La situation de handicap serait alors le résultat d’une interaction entre un individu, son environnement et le passage du temps qui affecte l’un et l’autre.

Si ce livre est assurément une contribution essentielle à une approche politique du handicap, cependant plusieurs points méritent d’être interrogés ou discutés, des témoignages littéraires, en passant par la convocation du Goffman de Stigmate, ou l’étude de la migration des termes.

Comment la notion de condition peut-elle nous aider à penser l’existence de ceux qui n’ont pas accès au langage, de ceux dont les incapacités intellectuelles ou psychosociales rendent le processus de socialisation difficile?

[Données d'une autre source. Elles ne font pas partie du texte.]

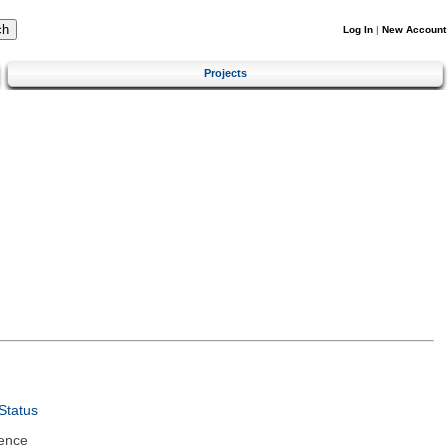
Log In
|
New Account
Projects
Status
ence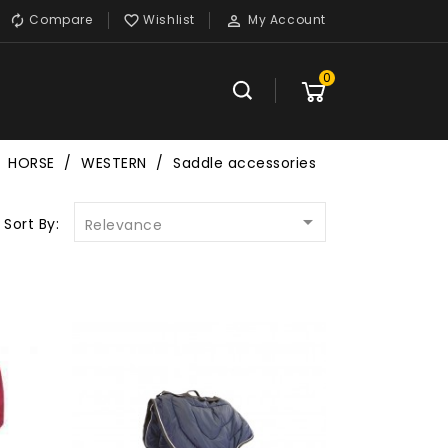
Compare
Wishlist
My Account



0
HORSE
WESTERN
Saddle accessories

Sort By:
Relevance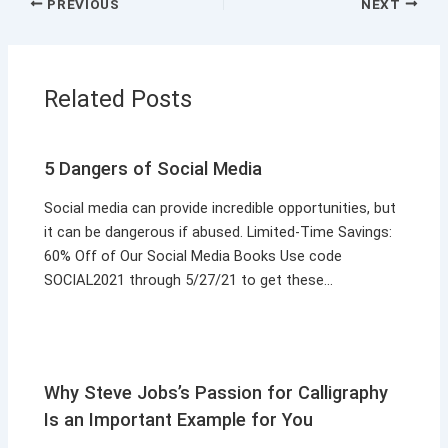
PREVIOUS
NEXT
Related Posts
5 Dangers of Social Media
Social media can provide incredible opportunities, but
it can be dangerous if abused. Limited-Time Savings:
60% Off of Our Social Media Books Use code
SOCIAL2021 through 5/27/21 to get these…
Why Steve Jobs’s Passion for Calligraphy
Is an Important Example for You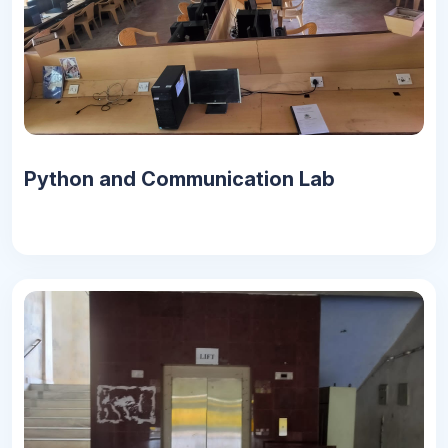
Python and Communication Lab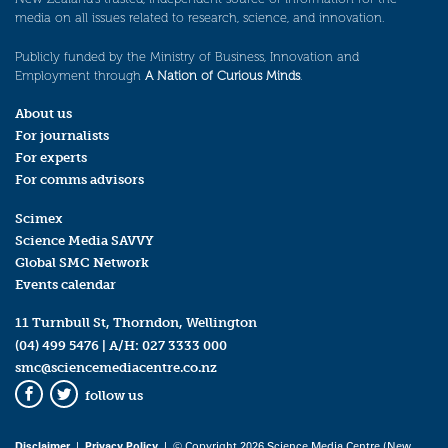
media on all issues related to research, science, and innovation.
Publicly funded by the Ministry of Business, Innovation and
Employment through
A Nation of Curious Minds
.
About us
For journalists
For experts
For comms advisors
Scimex
Science Media SAVVY
Global SMC Network
Events calendar
11 Turnbull St, Thorndon, Wellington
(04) 499 5476
| A/H:
027 3333 000
smc@sciencemediacentre.co.nz
follow us
Facebook
Twitter
Disclaimer
|
Privacy Policy
| © Copyright 2026 Science Media Centre (New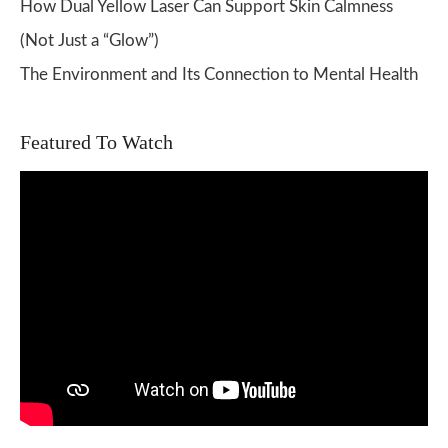
How Dual Yellow Laser Can Support Skin Calmness
(Not Just a “Glow”)
The Environment and Its Connection to Mental Health
Featured To Watch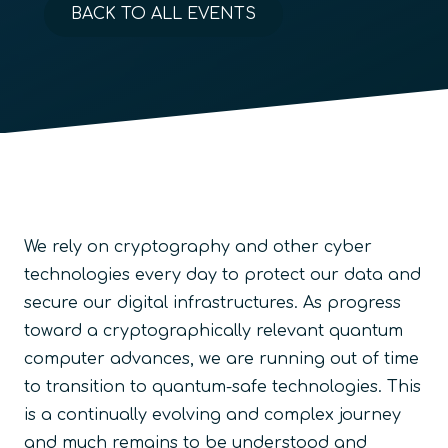
BACK TO ALL EVENTS
We rely on cryptography and other cyber
technologies every day to protect our data and
secure our digital infrastructures. As progress
toward a cryptographically relevant quantum
computer advances, we are running out of time
to transition to quantum-safe technologies. This
is a continually evolving and complex journey
and much remains to be understood and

« Les personnes qui ont écrit, celles qui écrivent et vont écrire disent ce que les autres pourraient dire. »

p.54

Cette idée pose problème selon nous. En effet, en centrant son raisonnement sur un matériau de livres écrits par ou avec des personnes en situation de handicap, l’auteur semble penser que cette parole traduite éditorialement pourrait être celle de toutes les personnes ayant des incapacités. Mais lorsque le signe et le symbole ne « veulent » rien dire, ne disent rien, pour une personne, comment imaginer sa parole? Son avis sur sa propre identité? Sur les déterminants sociaux et historiques qui la conditionnent? L’auteur évoque cela en se demandant si ces personnes en ont seulement conscience, mais selon nous la question mériterait d’aller plus loin. Comment cette notion de condition peut leur permettre de prendre la parole? Dans le chapitre 6, l’auteur explique « qu’il faut parler en termes de capabilités » (p. 71). Mais faut-il seulement parler en termes de capabilités ou bien agir également en termes de capabilités? Dans une perspective pragmatiste, nous pourrions dire que la séparation de l’action et de la pensée n’a pas de sens. La transformation de l’environnement passe, tout à la fois, par des façons de dire et des façons de faire. Il aurait été, dès lors, intéressant de ne pas inférer une parole à ceux qui ne parlent pas, ou pas encore. Cette remarque n’invalide en rien le raisonnement de l’auteur. Elle nous permet de considérer que si la notion de condition est mise en lumière à partir de témoignages et de récits, il serait intéressant d’imaginer comment elle peut se traduire chez ceux qui sont absents de ce corpus. Après tout, H-J. Stiker lui-même, en appelle à un retour à l’expérience dans le chapitre 7.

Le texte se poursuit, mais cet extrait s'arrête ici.